|The road system|
The transhumance routes
The word tratturo (sheep-track), a phonetic distortion of the Latin word tractoria, appears during the last centuries of the Roman Empire. Nowadays sheep-tracks (with secondary routes : tratturelli and bracci) are often barely visible, since no constructions exist to mark the route and because they are no more that tracks shaped by the repeated passage of animals. Their outline, however, is clearly noticeable from aerial photographs that show the differences in the vegetation.
The Pescasseroli-Candela sheep-track
It is 211 km long with a width that ranges from 48 to 111 m. It crosses important centres of Molise: Saepinum (founded between the 2nd and 1st centuries B.C.), which is also called "sheep-track city", and Bovianum (located at a major crossroads; the toponym seems to originate from the large cattle fairs that it hosted).

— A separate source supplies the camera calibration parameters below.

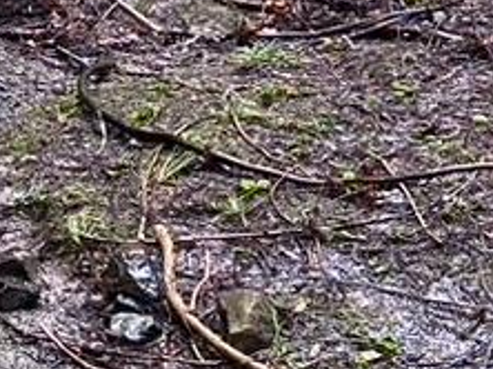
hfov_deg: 15.1
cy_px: -71
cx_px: -271
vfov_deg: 12.1
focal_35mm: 120
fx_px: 1707
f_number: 1.8
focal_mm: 4.25
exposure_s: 1/60
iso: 500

The Castel di Sangro-Lucera sheep-track
Ponte Zittola (in the Abruzzo region) marks the beginning of this sheep-track that stretches largely through Molise, preserving, unlike the other sheep-tacks, the almost total integrity of the original route. This sheep-track runs through an area that has the largest number of fortifications: Roccasicura, Pescolanciano, Duronia, Castropignano, S.Stefano, Oratino, Campobasso and Gambatesa. It original width (111 m.) is visible only for short sections.
The other important sheep-tracks that cross Molise are : Aquila-Foggia, Celano-Foggia, Centurelle-Montesecco. The most original and interesting architectural remains found along the sheep-tracks are the shepherds’ shelters and the pubs (the most ancient ones date back to Roman times).